Original title:

Given an array where elements are sorted in ascending order, convert it to a height balanced BST.

For this problem, a height-balanced binary tree is defined as a binary tree in which the depth of the two subtrees of every node never differ by more than 1.

Example:

Given the sorted array: [-10,-3,0,5,9],

One possible answer is: [0,-3,9,-10,null,5], which represents the following height balanced BST:

      0
     / \
   -3   9
   /   /
 -10  5

The biggest lesson I learned from this problem is that memory application still needs to use new. malloc support is not very good. There is also a problem in this problem itself, that is, it can only be solved in the form of its search tree. Other solutions that are also balanced binary search trees cannot be solved. For example, if the result in the example is replaced by:

      0
     / \
   -10   5
     \    \
     -3    9

I can't. I use a similar binary search method here. The result is:

Success

Runtime: 8 ms, faster than 100.00% of C++ online submissions for Convert Sorted Array to Binary Search Tree.

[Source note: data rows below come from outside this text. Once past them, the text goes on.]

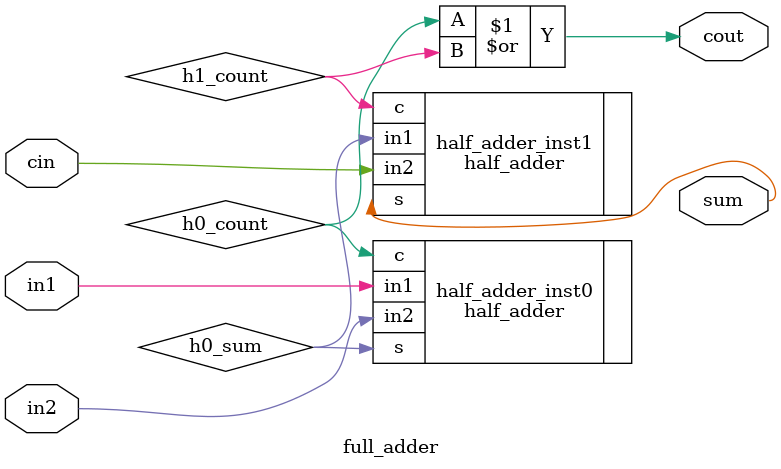
<source format=v>
`timescale 1ns / 1ps


module full_adder(

input wire in1,
input wire in2,
input wire cin,

output wire cout,
output wire sum


);
    
wire h0_count;
wire h1_count;
wire h0_sum;

half_adder half_adder_inst0
(
    .in1(in1),
    .in2(in2),
    .s(h0_sum),
    .c(h0_count)
);

half_adder half_adder_inst1
(
    .in1(h0_sum),
    .in2(cin),
    .s(sum),
    .c(h1_count)
);

assign cout= h0_count | h1_count;
    
endmodule

</source>
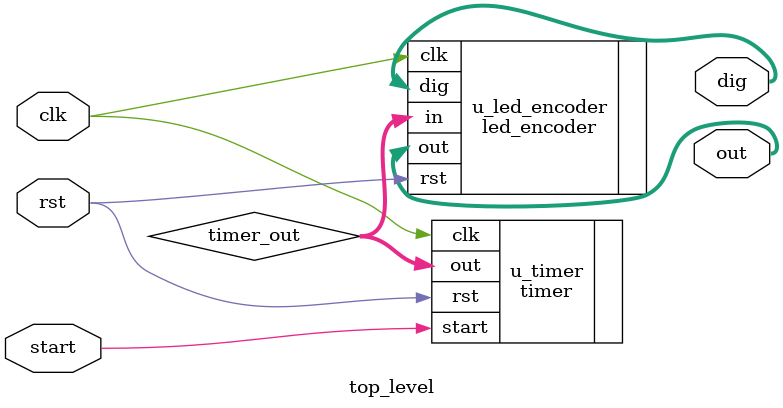
<source format=v>
module top_level(
    input wire clk,
    input wire rst,
    input wire start,
    output wire [6:0] out,
    output wire [5:0] dig
);
    wire [23:0] timer_out;

    // Instantiate the timer module
    timer u_timer (
        .clk    (clk),
        .rst    (rst),
        .start  (start),
        .out    (timer_out)
    );

    // Instantiate the led_encoder module
    led_encoder u_led_encoder (
        .clk    (clk),
        .rst    (rst),
        .in     (timer_out),
        .out    (out),
        .dig    (dig)
    );
endmodule

</source>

Memory Usage: 21.2 MB, less than 42.89% of C++ online submissions for Convert Sorted Array to Binary Search Tree.

Code:

/**
 * Definition for a binary tree node.
 * struct TreeNode {
 *     int val;
 *     TreeNode *left;
 *     TreeNode *right;
 *     TreeNode(int x) : val(x), left(NULL), right(NULL) {}
 * };
 */
class Solution {
public:
    TreeNode* sortedArrayToBST(vector<int>& nums) {
        int l=0;
        int r=nums.size()-1;
        if(r==-1){return NULL;}
        int m=(l+r+1)/2;
        TreeNode *t=new TreeNode(nums[m]);
        t->val=nums[m];
        t->left=NULL;
        t->right=NULL;
        BST(t,nums,l,m-1,true);
        BST(t,nums,m+1,r,false);
        return t;
    }
    void BST(TreeNode* tn,vector<int>& nums,int l,int r,bool left){
        if(l>r){return;}
        int m=(l+r+1)/2;
        TreeNode* neo=new TreeNode(nums[m]);
        neo->val=0;
        neo->left=NULL;
        neo->right=NULL;
        if(left){tn->left=neo;}
        else tn->right=neo;
        neo->val=nums[m];
        BST(neo,nums,l,m-1,true);
        BST(neo,nums,m+1,r,false);
    }
};

The memory occupation is a little high. In fact, circular call can reduce the occupation, but it is not written due to time. For reference, you can go to the discussion area to see a lot of simple writing algorithms.